**What to produce**
An exact copy of the records is required, minus the pictures they hold.

_ _ _ _ _ _ _

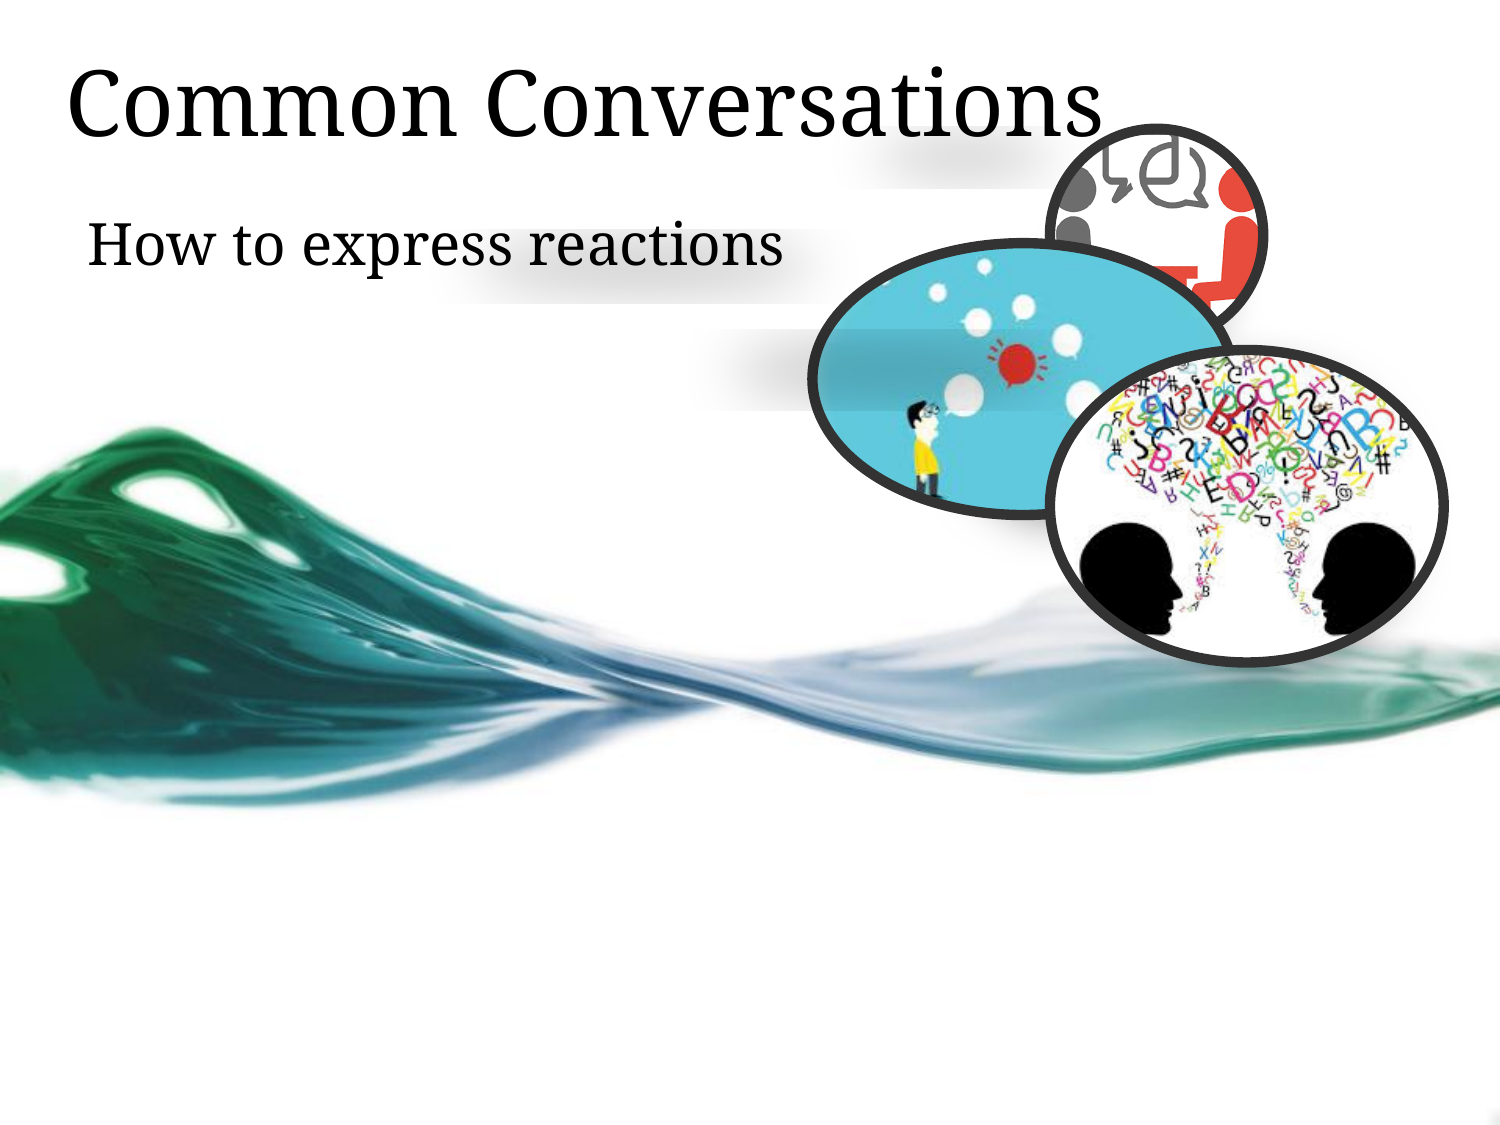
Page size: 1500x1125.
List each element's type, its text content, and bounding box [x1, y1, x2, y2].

subtitle How to express reactions [72, 200, 938, 413]
picture [0, 120, 1500, 1125]
title Common Conversations [50, 37, 1325, 163]
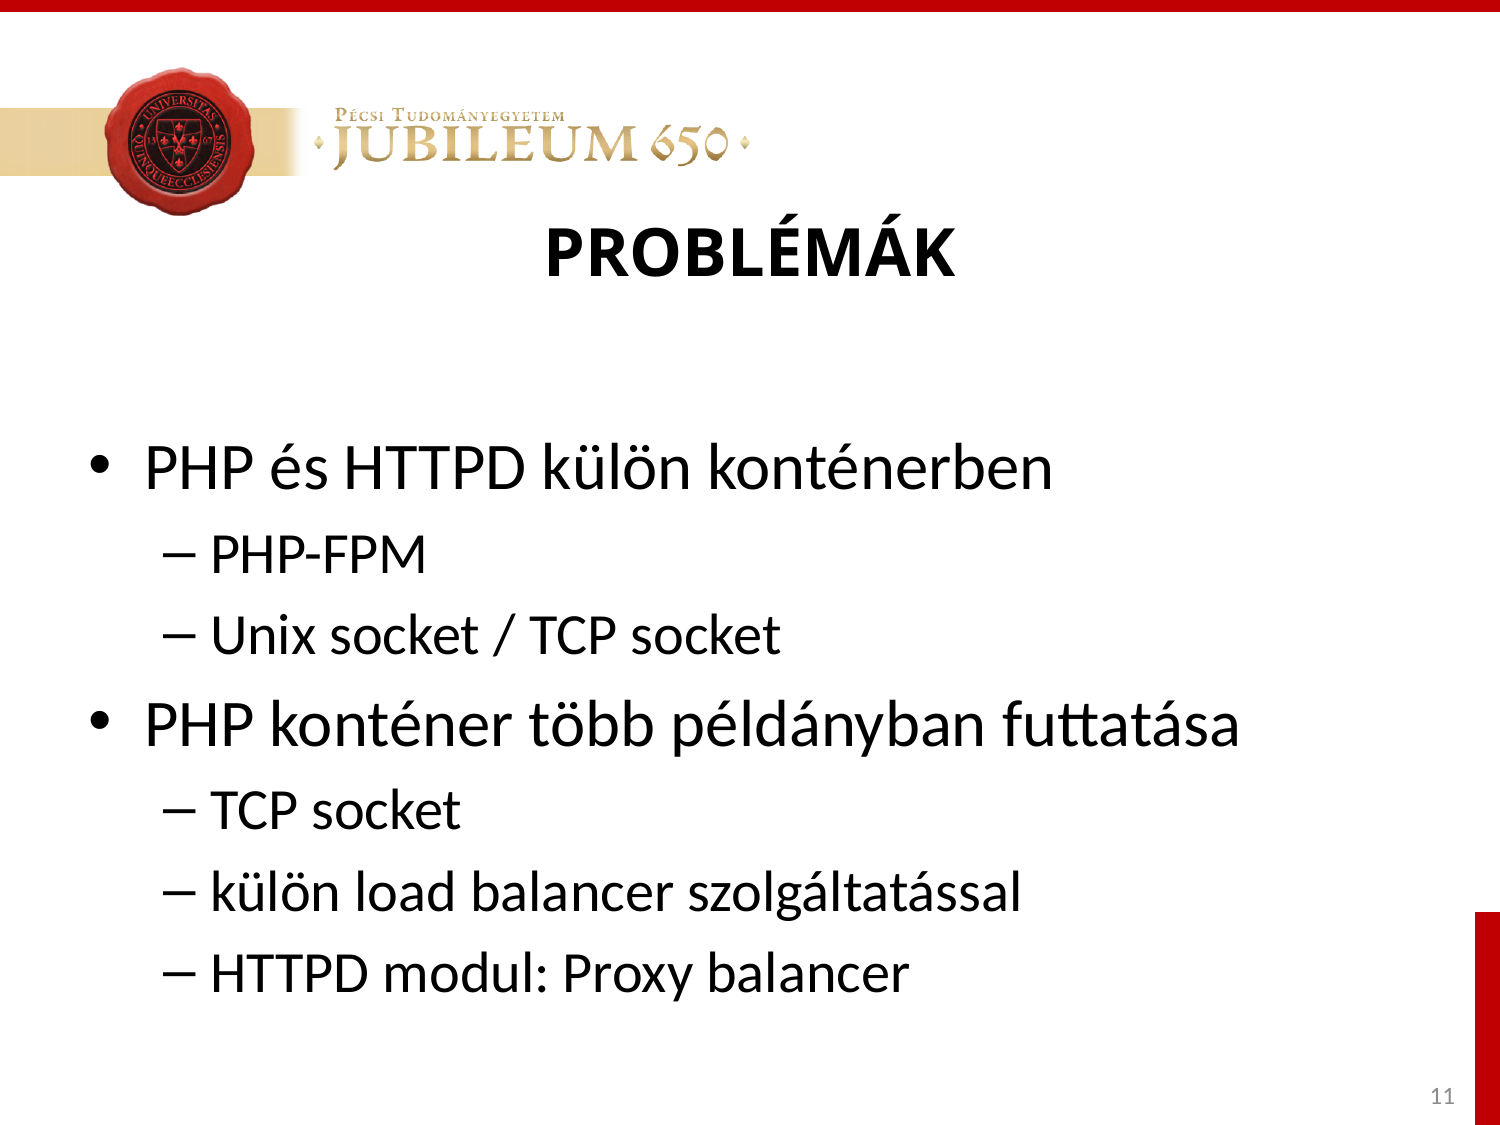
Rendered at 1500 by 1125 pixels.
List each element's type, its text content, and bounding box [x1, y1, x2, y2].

title PROBLÉMÁK [75, 156, 1425, 344]
slide_number 11 [1410, 1065, 1470, 1125]
list PHP és HTTPD külön konténerben PHP-FPM Unix socket / TCP socket PHP konténer több példányban futtatása TCP socket külön load balancer szolgáltatással HTTPD modul: Proxy balancer [73, 415, 1470, 1079]
picture [0, 42, 750, 231]
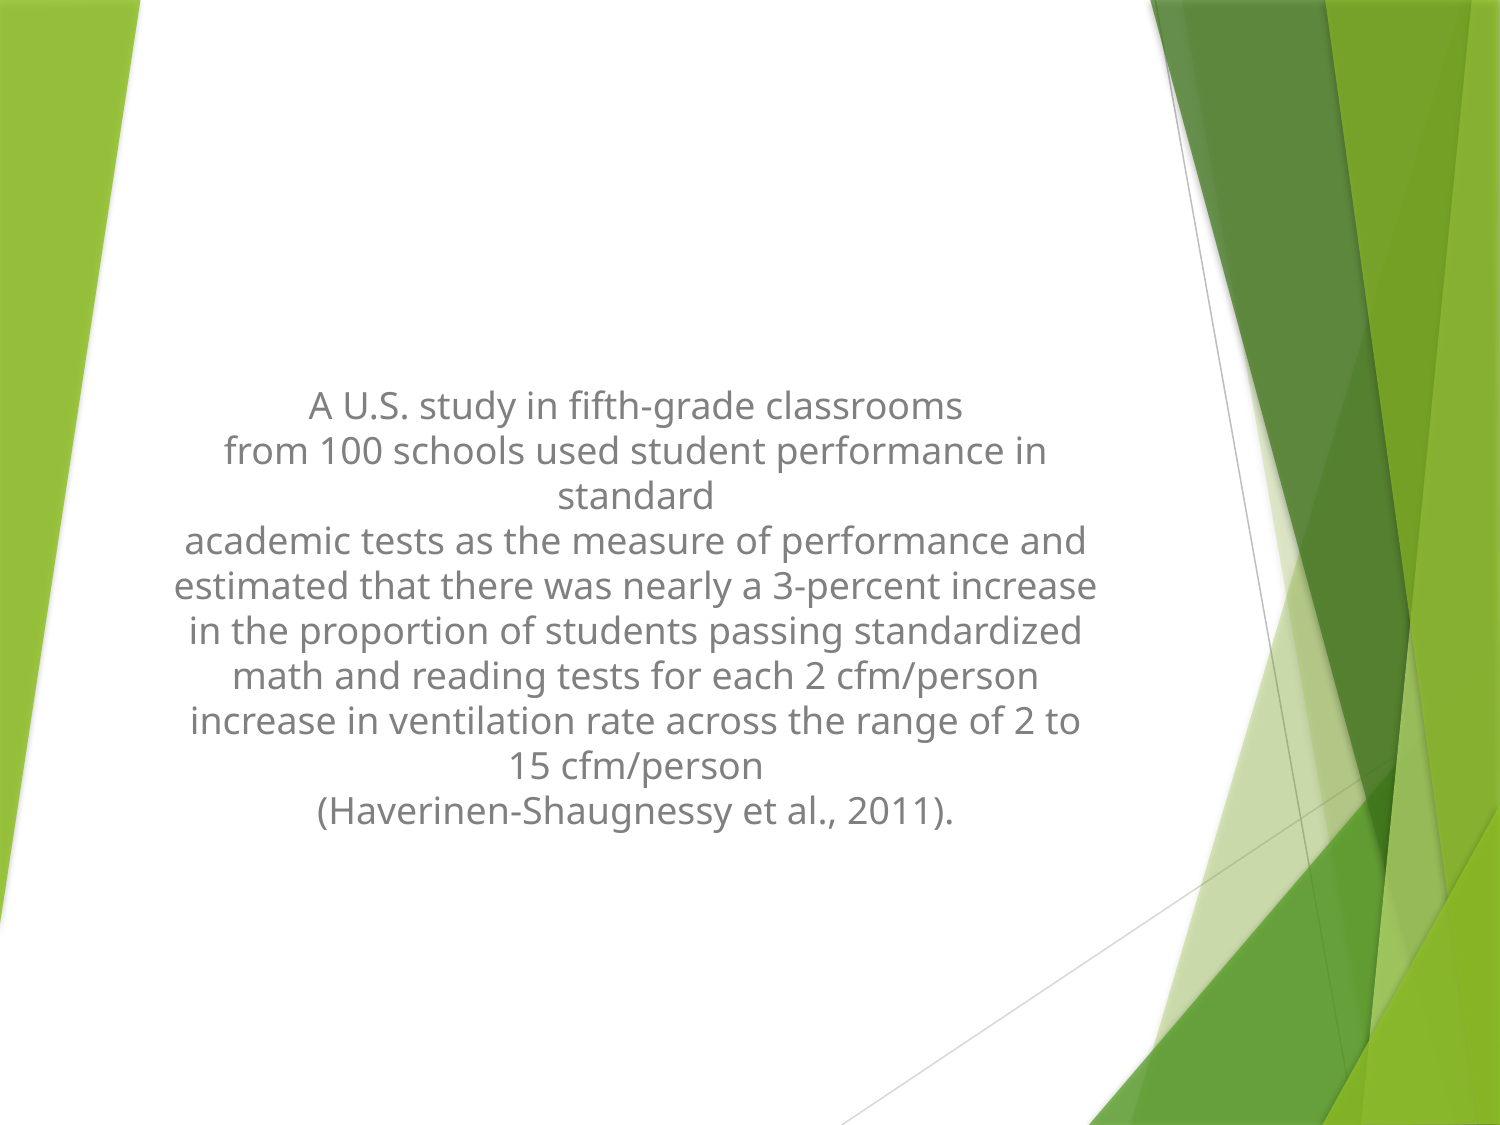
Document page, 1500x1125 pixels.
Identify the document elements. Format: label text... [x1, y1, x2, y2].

_ _ _ _ _ _ _

**Final answer**
Page size: 1500x1125.
List each element's type, its text content, and bounding box [x1, y1, x2, y2].

subtitle How to express reactions [72, 200, 938, 413]
picture [0, 120, 1500, 1125]
title Common Conversations [50, 37, 1325, 163]
Rendered at 1500 by 1125 pixels.
List each element's type, its text content, and bounding box [x1, y1, x2, y2].

title PROBLÉMÁK [75, 156, 1425, 344]
slide_number 11 [1410, 1065, 1470, 1125]
list PHP és HTTPD külön konténerben PHP-FPM Unix socket / TCP socket PHP konténer több példányban futtatása TCP socket külön load balancer szolgáltatással HTTPD modul: Proxy balancer [73, 415, 1470, 1079]
picture [0, 42, 750, 231]
Document page, 1500x1125 pixels.
Identify the document elements. Format: label text... [x1, y1, x2, y2].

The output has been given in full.